Joels Spolsky - the first in a series - Three Management Methods. Useful for any IT manager.
Spoof comic ads by Alan Moore.
I'm not a graphics card nut but I came across this on Hack the Planet:
* NVidia Quadro Plex
A video card that comes in its own external enclusure. Up to 2Gb RAM and 4 GPU's.
Soon video cards will come with their own embedded operating systems
Ed Brill (a Domino/Notes guy) discusses the requirements for Exchange 2007. It looks like Microsoft are relying on Moores law to come to their rescue. You also wonder if the requirements are designed so as to discourage upgrades and encourage clean installs on a new box and migrate.
Just a little tongue in cheek - Samsung Q1 UMPC vs Apple Newton. Someone needs to invent a top trumps for PC geeks. 2.5 hours is pretty miserable battery life on the Q1 though (30 hours on the Newton is optimistic if you use the backlight, modem or network for any length of time); my old Psion 3a would last about a month on a pair of AA's.
I need to try this - Fix underexposed pictures. I have plenty of non-digital pictures which I managed to botch and came out way to light - after scanning them in they lack vibrancy.
iTunes for your paperwork - Kip. Looks like an interesting idea. They should make this into a more generic personal document management system.
Kind of true - Death of the commandline. This is the kind of thing that spawned the GUI in the first place. You could look up the obscure command that you'll use once in a blue-moon or you could just use the GUI.

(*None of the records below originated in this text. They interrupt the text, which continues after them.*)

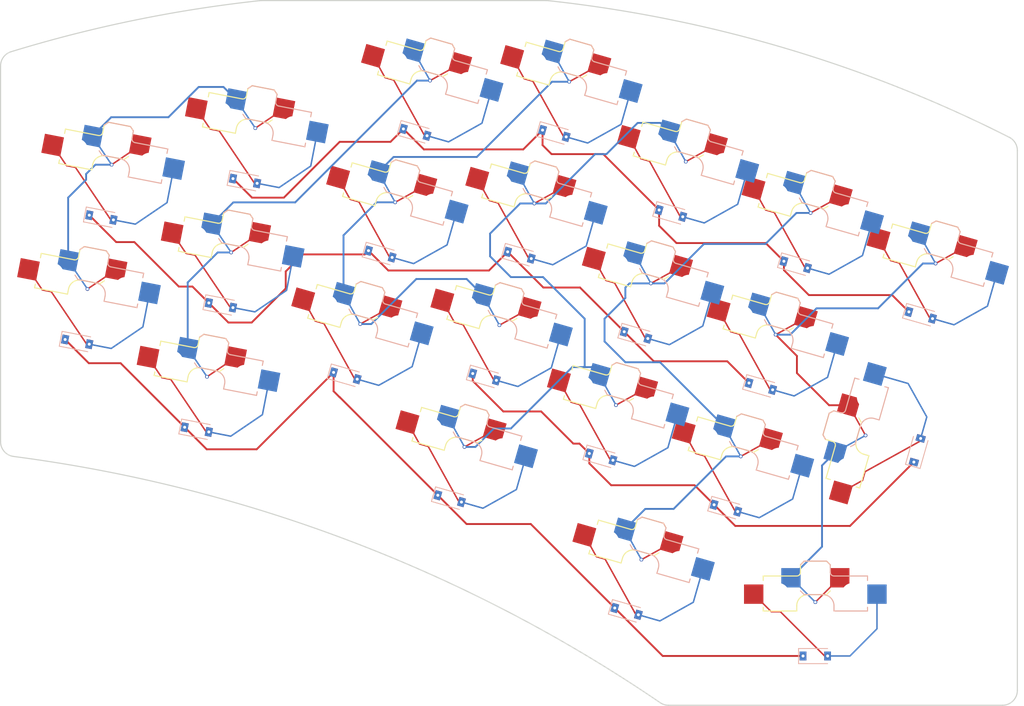
<source format=kicad_pcb>
(kicad_pcb (version 20211014) (generator pcbnew)

  (general
    (thickness 1.6)
  )

  (paper "A3")
  (title_block
    (title "green60beta")
    (rev "v1.0.0")
    (company "Unknown")
  )

  (layers
    (0 "F.Cu" signal)
    (31 "B.Cu" signal)
    (32 "B.Adhes" user "B.Adhesive")
    (33 "F.Adhes" user "F.Adhesive")
    (34 "B.Paste" user)
    (35 "F.Paste" user)
    (36 "B.SilkS" user "B.Silkscreen")
    (37 "F.SilkS" user "F.Silkscreen")
    (38 "B.Mask" user)
    (39 "F.Mask" user)
    (40 "Dwgs.User" user "User.Drawings")
    (41 "Cmts.User" user "User.Comments")
    (42 "Eco1.User" user "User.Eco1")
    (43 "Eco2.User" user "User.Eco2")
    (44 "Edge.Cuts" user)
    (45 "Margin" user)
    (46 "B.CrtYd" user "B.Courtyard")
    (47 "F.CrtYd" user "F.Courtyard")
    (48 "B.Fab" user)
    (49 "F.Fab" user)
  )

  (setup
    (stackup
      (layer "F.SilkS" (type "Top Silk Screen"))
      (layer "F.Paste" (type "Top Solder Paste"))
      (layer "F.Mask" (type "Top Solder Mask") (thickness 0.01))
      (layer "F.Cu" (type "copper") (thickness 0.035))
      (layer "dielectric 1" (type "core") (thickness 1.51) (material "FR4") (epsilon_r 4.5) (loss_tangent 0.02))
      (layer "B.Cu" (type "copper") (thickness 0.035))
      (layer "B.Mask" (type "Bottom Solder Mask") (thickness 0.01))
      (layer "B.Paste" (type "Bottom Solder Paste"))
      (layer "B.SilkS" (type "Bottom Silk Screen"))
      (copper_finish "None")
      (dielectric_constraints no)
    )
    (pad_to_mask_clearance 0.05)
    (pcbplotparams
      (layerselection 0x00010f0_ffffffff)
      (disableapertmacros false)
      (usegerberextensions true)
      (usegerberattributes true)
      (usegerberadvancedattributes true)
      (creategerberjobfile true)
      (svguseinch false)
      (svgprecision 6)
      (excludeedgelayer true)
      (plotframeref false)
      (viasonmask false)
      (mode 1)
      (useauxorigin false)
      (hpglpennumber 1)
      (hpglpenspeed 20)
      (hpglpendiameter 15.000000)
      (dxfpolygonmode true)
      (dxfimperialunits true)
      (dxfusepcbnewfont true)
      (psnegative false)
      (psa4output false)
      (plotreference true)
      (plotvalue true)
      (plotinvisibletext false)
      (sketchpadsonfab false)
      (subtractmaskfromsilk false)
      (outputformat 1)
      (mirror false)
      (drillshape 0)
      (scaleselection 1)
      (outputdirectory "")
    )
  )

  (net 0 "")
  (net 1 "P2")
  (net 2 "P19")
  (net 3 "S1_D")
  (net 4 "P15")
  (net 5 "S2_D")
  (net 6 "P3")
  (net 7 "S3_D")
  (net 8 "S4_D")
  (net 9 "P14")
  (net 10 "S5_D")
  (net 11 "P4")
  (net 12 "S6_D")
  (net 13 "S7_D")
  (net 14 "S8_D")
  (net 15 "P5")
  (net 16 "S9_D")
  (net 17 "P18")
  (net 18 "S10_D")
  (net 19 "S11_D")
  (net 20 "S12_D")
  (net 21 "S13_D")
  (net 22 "P21")
  (net 23 "S14_D")
  (net 24 "S15_D")
  (net 25 "S16_D")
  (net 26 "P20")
  (net 27 "S17_D")
  (net 28 "S18_D")
  (net 29 "S19_D")
  (net 30 "S20_D")
  (net 31 "S21_D")
  (net 32 "S22_D")

  (footprint "PG1350" (layer "F.Cu") (at 125.622596 71.740036 -16))

  (footprint "PG1350" (layer "F.Cu") (at 95.978647 44.514381 -16))

  (footprint "PG1350" (layer "F.Cu") (at 72.74976 50.952843 -11))

  (footprint "PG1350" (layer "F.Cu") (at 50.214841 72.549774 -11))

  (footprint "PG1350" (layer "F.Cu") (at 147.059867 62.282583 -16))

  (footprint "PG1350" (layer "F.Cu") (at 100.60204 93.693891 -16))

  (footprint "PG1350" (layer "F.Cu") (at 157.747281 90.314336 74))

  (footprint "PG1350" (layer "F.Cu") (at 142.374032 78.624032 -16))

  (footprint "PG1350" (layer "F.Cu") (at 69.506007 67.640505 -11))

  (footprint "PG1350" (layer "F.Cu") (at 148.43858 114.63581))

  (footprint "PG1350" (layer "F.Cu") (at 114.659545 44.669545 -16))

  (footprint "PG1350" (layer "F.Cu") (at 86.606977 77.197278 -16))

  (footprint "PG1350" (layer "F.Cu") (at 130.308431 55.398587 -16))

  (footprint "PG1350" (layer "F.Cu") (at 109.97371 61.010993 -16))

  (footprint "PG1350" (layer "F.Cu") (at 137.688197 94.965481 -16))

  (footprint "PG1350" (layer "F.Cu") (at 124.351007 108.826193 -16))

  (footprint "PG1350" (layer "F.Cu") (at 66.262254 84.328167 -11))

  (footprint "PG1350" (layer "F.Cu") (at 105.287875 77.352442 -16))

  (footprint "PG1350" (layer "F.Cu") (at 120.936761 88.081485 -16))

  (footprint "PG1350" (layer "F.Cu")
    (tedit 5DD50112) (tstamp df5e691c-d068-45ec-8c75-dd1994efefa1)
    (at 163.838867 69.070453 -16)
    (attr smd)
    (fp_text reference "" (at 0 0) (layer "F.SilkS")
      (effects (font (size 1.27 1.27) (thickness 0.15)))
      (tstamp ed7dba5d-9808-4569-9adf-6f5a73592e0f)
    )
    (fp_text value "" (at 0 0) (layer "F.SilkS")
      (effects (font (size 1.27 1.27) (thickness 0.15)))
      (tstamp ea4bd2eb-9ce2-4167-b8cf-e06dd3a0a4f3)
    )
    (fp_text user "${REFERENCE}" (at 11.445 -5.095) (layer "B.SilkS")
      (effects (font (size 1 1) (thickness 0.15)) (justify mirror))
      (tstamp 9e3249e2-394b-4683-86f4-176189e0dea0)
    )
    (fp_line (start 7.004 -5.588) (end 7.004 -6.188) (layer "B.SilkS") (width 0.15) (tstamp 11338b0b-473c-4847-add7-886d75d0773d))
    (fp_line (start 2.504 -1.488) (end 7.004 -1.488) (layer "B.SilkS") (width 0.15) (tstamp 20da28d4-dcdd-41c0-b869-150ba1bc9ad8))
    (fp_line (start 7.004 -6.188) (end 2.504 -6.188) (layer "B.SilkS") (width 0.15) (tstamp 3b5a119b-b104-49d9-8d0a-7f4bceb64de8))
    (fp_line (start 1.504 -8.188) (end 2.004 -7.688) (layer "B.SilkS") (width 0.15) (tstamp 434897b4-f3e8-4bcd-9628-742c6ab89e7a))
    (fp_line (start -2.25 5.58) (end 1.65 5.58) (layer "B.SilkS") (width 0.12) (tstamp 4a0903c7-af30-4b17-9a7e-42da5dfd8fea))
    (fp_line (start 7.004 -1.488) (end 7.004 -1.988) (layer "B.SilkS") (width 0.15) (tstamp 5d51e06d-2b1b-497c-b129-9b5325664026))
    (fp_line (start -2.25 3.55) (end 1.65 3.55) (layer "B.SilkS") (width 0.12) (tstamp 662c6a18-f5a0-42d7-8637-ca126ce7da4f))
    (fp_line (start -1.496 -3.688) (end 1.004 -3.688) (layer "B.SilkS") (width 0.15) (tstamp 853c45e7-8244-4494-93e3-b7ee114ed4e5))
    (fp_line (start -1.996 -4.188) (end -1.496 -3.688) (layer "B.SilkS") (width 0.15) (tstamp af818f87-e177-4b6c-a465-db6313b71b09))
    (fp_line (start -1.996 -7.688) (end -1.496 -8.188) (layer "B.SilkS") (width 0.15) (tstamp b7322311-651e-4907-ad3a-5a9677e05422))
    (fp_line (start 2.504 -2.188) (end 2.504 -1.488) (layer "B.SilkS") (width 0.15) (tstamp c5b56572-9026-4628-a9e7-2312ae072a54))
    (fp_line (start -1.496 -8.188) (end 1.504 -8.188) (layer "B.SilkS") (width 0.15) (tstamp e982fab2-6843-43a3-8e5d-12150bb7d7d4))
    (fp_line (start -2.25 5.58) (end -2.25 3.55) (layer "B.SilkS") (width 0.12) (tstamp ee54aa06-d1e8-4db3-95f0-335efd68ec98))
    (fp_line (start 2.004 -6.688) (end 2.004 -7.688) (layer "B.SilkS") (width 0.15) (tstamp fc47acf3-b1ec-448b-b8a6-3543c799e3c3))
    (fp_arc (start 1.004 -3.688) (mid 2.06466 -3.24866) (end 2.504 -2.188) (layer "B.SilkS") (width 0.15) (tstamp 2deb6fa3-3513-48eb-8929-8906978f7e8a))
    (fp_arc (start 2.504 -6.188) (mid 2.150447 -6.334447) (end 2.004 -6.688) (layer "B.SilkS") (width 0.15) (tstamp aaa13ee0-94c3-4f6e-8601-872684835da5))
    (fp_line (start -2.496 -2.188) (end -2.496 -1.488) (layer "F.SilkS") (width 0.15) (tstamp 4634b678-b8b3-474e-8171-ca7fd934843f))
    (fp_line (start 2.004 -7.688) (end 1.504 -8.188) (layer "F.SilkS") (width 0.15) (tstamp 4fa43c8c-9bd5-4dc3-b16e-798de984725b))
    (fp_line (start 2.004 -4.188) (end 1.504 -3.688) (layer "F.SilkS") (width 0.15) (tstamp 707c04ec-5780-4c25-9029-8cdd8b0ad71a))
    (fp_line (start -6.996 -5.588) (end -6.996 -6.188) (layer "F.SilkS") (width 0.15) (tstamp 71fc6ba0-1cc9-432d-9773-3e6bc416a67a))
    (fp_line (start -1.996 -6.688) (end -1.996 -7.688) (layer "F.SilkS") (width 0.15) (tstamp 85adcb02-61a7-4783-9a19-d5923b13c007))
    (fp_line (start -1.496 -8.188) (end -1.996 -7.688) (layer "F.SilkS") (width 0.15) (tstamp 8f7686f3-29e8-4552-a858-b3eb06669b05))
    (fp_line (start -6.996 -1.488) (end -6.996 -1.988) (layer "F.SilkS") (width 0.15) (tstamp 8f8f8834-b34d-44b2-bc22-10020457aa22))
    (fp_line (start 1.504 -8.188) (end -1.496 -8.188) (layer "F.SilkS") (width 0.15) (tstamp 97baa1e8-b70f-4009-9b67-34dc600bdfad))
    (fp_line (start 1.504 -3.688) (end -0.996 -3.688) (layer "F.SilkS") (width 0.15) (tstamp a3916a20-6060-4048-b26e-75694e75be26))
    (fp_line (start -2.496 -1.488) (end -6.996 -1.488) (layer "F.SilkS") (width 0.15) (tstamp b55f9be3-99b4-49be-a929-de2e4954bbc1))
    (fp_line (start -6.996 -6.188) (end -2.496 -6.188) (layer "F.SilkS") (width 0.15) (tstamp cdb5018d-6271-4ff1-b737-3eca7f618605))
    (fp_arc (start -1.996 -6.688) (mid -2.142447 -6.334447) (end -2.496 -6.188) (layer "F.SilkS") (width 0.15) (tstamp 72b5f5ae-02a7-496a-b53d-901ced5e3ae5))
    (fp_arc (start -2.496 -2.188) (mid -2.05666 -3.24866) (end -0.996 -3.688) (layer "F.SilkS") (width 0.15) (tstamp 99a54d8c-ad33-4a0c-ad93-f330762960ff))
    (fp_line (start 9 8.5) (end -9 8.5) (layer "Dwgs.User") (width 0.15) (tstamp 07612d76-56d2-40aa-984d-74f1f31bc081))
    (fp_line (start -7 -6) (end -7 -7) (layer "Dwgs.User") (width 0.15) (tstamp 20392cd2-8a31-4222-8ebb-92f0bbe30880))
    (fp_line (start -6 -7) (end -7 -7) (layer "Dwgs.User") (width 0.15) (tstamp 2d24c041-5f3b-4993-ad63-0bab0e55afe1))
    (fp_line (start -9 8.5) (end -9 -8.5) (layer "Dwgs.User") (width 0.15) (tstamp 3215856a-6b0f-4034-bc6a-77d58c05ca98))
    (fp_line (start 7 -7) (end 6 -7) (layer "Dwgs.User") (width 0.15) (tstamp 3a7c1f63-81e4-4955-b493-773b58202273))
    (fp_line (start 2.5 3.2) (end -2.5 3.2) (layer "Dwgs.User") (width 0.15) (tstamp 61ed922f-1119-4f97-b9e5-e9dcd9cdbc74))
    (fp_line (start 6 7) (end 7 7) (layer "Dwgs.User") (width 0.15) (tstamp 687ca988-cf2f-4213-bdc4-770569e593f4))
    (fp_line (start -2.5 6.3) (end 2.5 6.3) (layer "Dwgs.User") (width 0.15) (tstamp 68de212e-c504-4a0c-bb5e-3c0b302d2f99))
    (fp_line (start -2.5 3.2) (end -2.5 6.3) (layer "Dwgs.User") (width 0.15) (tstamp 7919f8a7-a742-4a53-9f46-8b8b8d54b520))
    (fp_line (start 7 -7) (end 7 -6) (layer "Dwgs.User") (width 0.15) (tstamp b044f2b4-dbf8-48c1-b401-42b205f2bf3b))
    (fp_line (start -7 7) (end -6 7) (layer "Dwgs.User") (width 0.15) (tstamp b1e07a13-5d06-455e-b474-d0b0296f0441))
    (fp_line (start -9 -8.5) (end 9 -8.5) (layer "Dwgs.User") (width 0.15) (tstamp bd736a13-5ded-403c-84ec-99e5e54bf19c))
    (fp_line (start 2.5 6.3) (end 2.5 3.2) (layer "Dwgs.User") (width 0.15) (tstamp c71908c4-6713-4cdd-9a8e-b2eec8528ee5))
    (fp_line (start 7 6) (end 7 7) (layer "Dwgs.User") (width 0.15) (tstamp dc07ae9d-7f03-47f1-b63e-1d59bac37880))
    (fp_line (start -7 7) (end -7 6) (layer "Dw
... [60105 chars truncated]
</source>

Speaks volumes for the mentality of troops in Iraq - "I came over because I wanted to kill people". I'm also tempted to say an armed forces or police recruiting system should weed out rednecks and psychos but then I guess they'd be mixed in with the general population. At least if they're concentrated in a few places you can keep an eye on them.
Nasty but clever - USB Social Engineering. So many clever ways to circumvent security. Definitely something to be said for locking down the desktop.
Simple but addictive Game Boy Advance carts from - Bit Generation.
Commandline image manipulation via feh. Nice name.
This looks really useful - Gorilla Tape. Duct tape is really really useful but sometimes the stickability leaves a little to be desired.